> _DATA RECORDS_

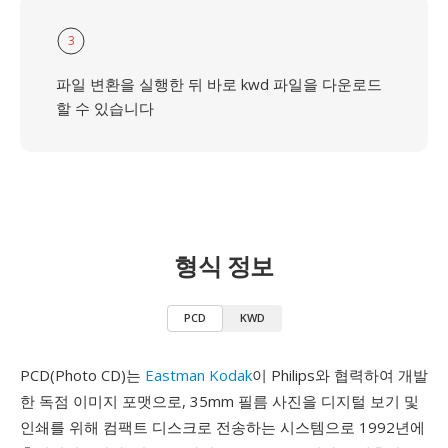
3
파일 변환을 실행한 뒤 바로 kwd 파일을 다운로드
할 수 있습니다
형식 정보
PCD
KWD
PCD(Photo CD)는
Eastman Kodak
이 Philips와 협력하여 개발
한 독점 이미지 포맷으로, 35mm 필름 사진을 디지털 보기 및
인쇄를 위해 컴팩트 디스크로 전송하는 시스템으로 1992년에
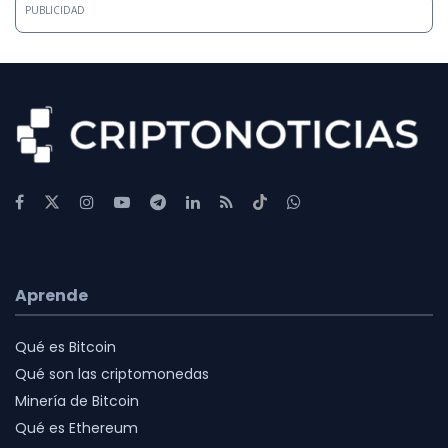
PUBLICIDAD
Aprende
Qué es Bitcoin
Qué son las criptomonedas
Minería de Bitcoin
Qué es Ethereum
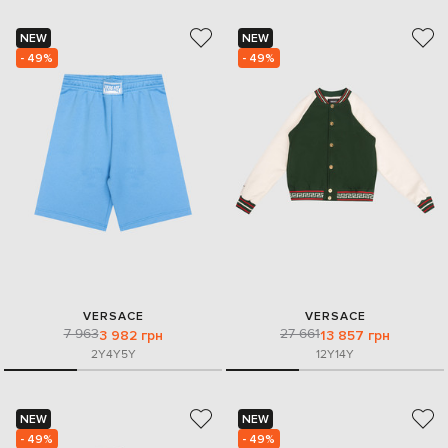
NEW
NEW
- 49%
- 49%
VERSACE
VERSACE
7 963
27 661
3 982 грн
13 857 грн
2Y
4Y
5Y
12Y
14Y
NEW
NEW
- 49%
- 49%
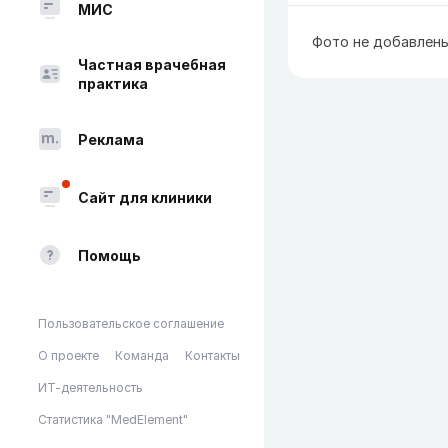
МИС
Фото не добавлен
Частная врачебная
практика
Реклама
Сайт для клиники
Помощь
Пользовательское соглашение
О проекте
Команда
Контакты
ИТ-деятельность
Статистика "MedElement"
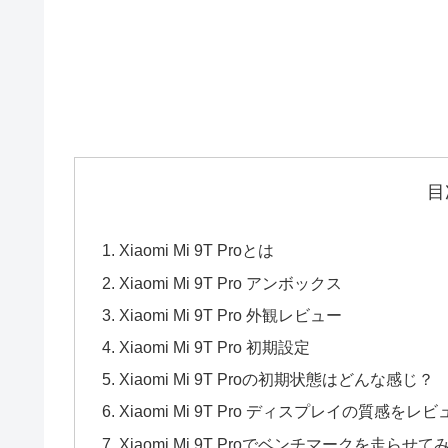
目
Xiaomi Mi 9T Proとは
Xiaomi Mi 9T Pro アンボックス
Xiaomi Mi 9T Pro 外観レビュー
Xiaomi Mi 9T Pro 初期設定
Xiaomi Mi 9T Proの初期状態はどんな感じ？
Xiaomi Mi 9T Pro ディスプレイの質感をレ
Xiaomi Mi 9T Proでベンチマークを走らせて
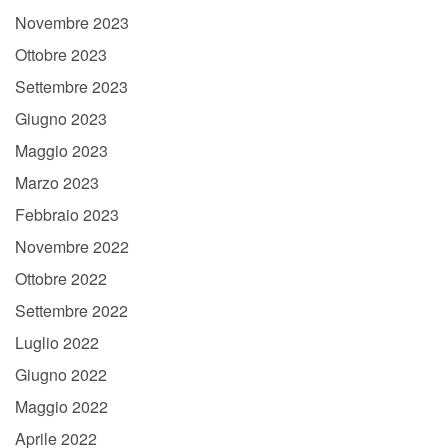
Novembre 2023
Ottobre 2023
Settembre 2023
Giugno 2023
Maggio 2023
Marzo 2023
Febbraio 2023
Novembre 2022
Ottobre 2022
Settembre 2022
Luglio 2022
Giugno 2022
Maggio 2022
Aprile 2022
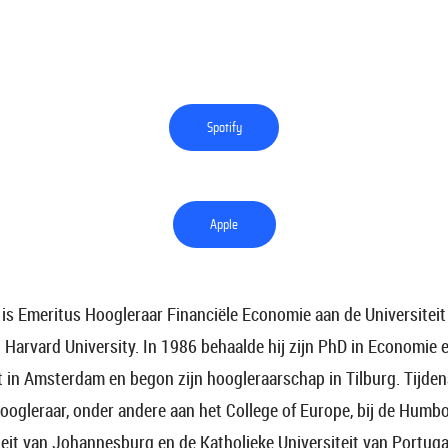
Spotify
Apple
r is Emeritus Hoogleraar Financiële Economie aan de Universiteit
 Harvard University. In 1986 behaalde hij zijn PhD in Economie
it in Amsterdam en begon zijn hoogleraarschap in Tilburg. Tijden
oogleraar, onder andere aan het College of Europe, bij de Humbol
iteit van Johannesburg en de Katholieke Universiteit van Portuga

> _EXERCISE BRIEF_
The answer should be the full material above, printed exactly, with no pictures in it.

> _REPLY_
3
파일 변환을 실행한 뒤 바로 kwd 파일을 다운로드
할 수 있습니다
형식 정보
PCD
KWD
PCD(Photo CD)는
Eastman Kodak
이 Philips와 협력하여 개발
한 독점 이미지 포맷으로, 35mm 필름 사진을 디지털 보기 및
인쇄를 위해 컴팩트 디스크로 전송하는 시스템으로 1992년에
PUBLICIDAD
Aprende
Qué es Bitcoin
Qué son las criptomonedas
Minería de Bitcoin
Qué es Ethereum
NEW
NEW
- 49%
- 49%
VERSACE
VERSACE
7 963
27 661
3 982 грн
13 857 грн
2Y
4Y
5Y
12Y
14Y
NEW
NEW
- 49%
- 49%
МИС
Фото не добавлен
Частная врачебная
практика
Реклама
Сайт для клиники
Помощь
Пользовательское соглашение
О проекте
Команда
Контакты
ИТ-деятельность
Статистика "MedElement"
目
Xiaomi Mi 9T Proとは
Xiaomi Mi 9T Pro アンボックス
Xiaomi Mi 9T Pro 外観レビュー
Xiaomi Mi 9T Pro 初期設定
Xiaomi Mi 9T Proの初期状態はどんな感じ？
Xiaomi Mi 9T Pro ディスプレイの質感をレ
Xiaomi Mi 9T Proでベンチマークを走らせて
Novembre 2023
Ottobre 2023
Settembre 2023
Giugno 2023
Maggio 2023
Marzo 2023
Febbraio 2023
Novembre 2022
Ottobre 2022
Settembre 2022
Luglio 2022
Giugno 2022
Maggio 2022
Aprile 2022
Spotify
Apple
r is Emeritus Hoogleraar Financiële Economie aan de Universiteit
 Harvard University. In 1986 behaalde hij zijn PhD in Economie
it in Amsterdam en begon zijn hoogleraarschap in Tilburg. Tijden
oogleraar, onder andere aan het College of Europe, bij de Humbol
iteit van Johannesburg en de Katholieke Universiteit van Portuga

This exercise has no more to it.